Condotte abbondanti purificavano il Tempio e trascuravano le persone.
Icona di una religiosità ricca e misera: vanesia, inutile, dannosa; che abbandona a se stessi coloro che è chiamata a sostenere.
Gli scribi insegnavano la legge agli studenti nel recinto sacro e i rabbini ricevevano i clienti sotto il portico di Salomone, sulla spianata del Tempio, verso est.
In alto la Torah e i suoi commerci; in basso e fuori - lì vicino - il tradimento dei poveracci.
L’acqua fluiva nel Tempio, ma non mondava nessuno - anzi, peggiorava la situazione.
Ciò perdurava da tutta un’era - una «generazione» (v.5). Simbologia dei 38 anni (Dt 2,14) che appunto mancava di mentalità accogliente.
L’istituzione religiosa ufficiale teneva la folla a distanza di sicurezza, rivelando solo una ridicola e brutale caricatura del Volto amico, ospitale e compartecipe del Padre.
La turba dei bisognosi cui giungeva acqua magica solo a caso e a sorpresa è appunto parabola dell’umanità indigente, drammaticamente sprovvista di tutto - persino d’un conforto spirituale autentico.
Gesù invece avvicina i bisognosi di sua iniziativa (vv.6.14) e si coinvolge - a rischio della vita - con chi è più solo, impacciato e goffo.
Lui in noi: volti accoglienti e presenza attiva del Padre, d’istinto accostati non alla gente che conta, ma al trascurato, agli infermi - impossibilitati persino a ricevere miracoli.
Siamo inviati non a meritevoli e autosufficienti, ma proprio a coloro non in grado di usare i propri mezzi per farsi avanti.

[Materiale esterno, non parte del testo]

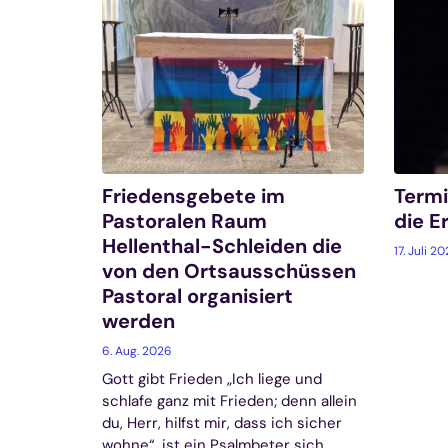
Friedensgebete im
Termi
Pastoralen Raum
die 
Hellenthal-Schleiden die
17. Juli 2
von den Ortsausschüssen
Pastoral organisiert
werden
6. Aug. 2026
Gott gibt Frieden „Ich liege und
schlafe ganz mit Frieden; denn allein
du, Herr, hilfst mir, dass ich sicher
wohne“, ist ein Psalmbeter sich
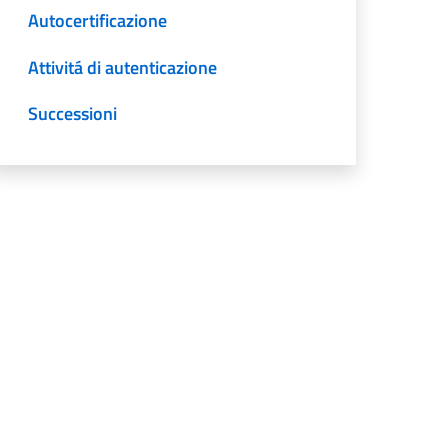
Autocertificazione
Attivitá di autenticazione
Successioni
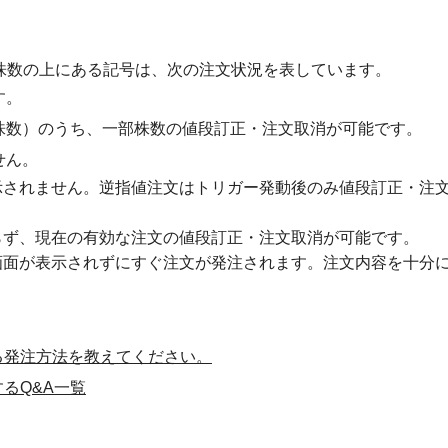
株数の上にある記号は、次の注文状況を表しています。
す。
株数）のうち、一部株数の値段訂正・注文取消が可能です。
せん。
示されません。逆指値注文はトリガー発動後のみ値段訂正・注
らず、現在の有効な注文の値段訂正・注文取消が可能です。
画面が表示されずにすぐ注文が発注されます。注文内容を十分
る発注方法を教えてください。
るQ&A一覧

Quelli che traballano - e su ciò non c’è bisogno d’imprimatur: tale norma è di diritto divino.
Alcuna gioia da parte delle autorità... solo inchieste.
Non importa: nessun timore reverenziale. Dio non è desideroso di farsi obbedire; piuttosto, di realizzarci.
Cristo stesso non opera al fine di farsi riconoscere e acclamare [«si era allontanato»]. E neppure ha cura di noi, solo per attivare una conversione religiosa.
Egli guarisce avendo percepito il bisogno, non affinché il malato creda in Dio.
Dice il Tao Tê Ching [x]: «Fa’ vivere le creature e nutrile, falle vivere e non tenerle come tue». «Parlar molto e scrutar razionalmente val meno che mantenersi vuoto» (v).
Lasciamo le persone libere di attraversare le loro stagioni, non stereotipi.
Solo, aiutiamo ad aprire porte più genuine e commisurate al cammino personale, anche inopinato o scontrollato.
Siamo interpellati e mandati ad accompagnare ciascuno nell’inaudito, tutto originale - guidando non a una sacralità già redatta, bensì alla plasticità di consapevolezze sane.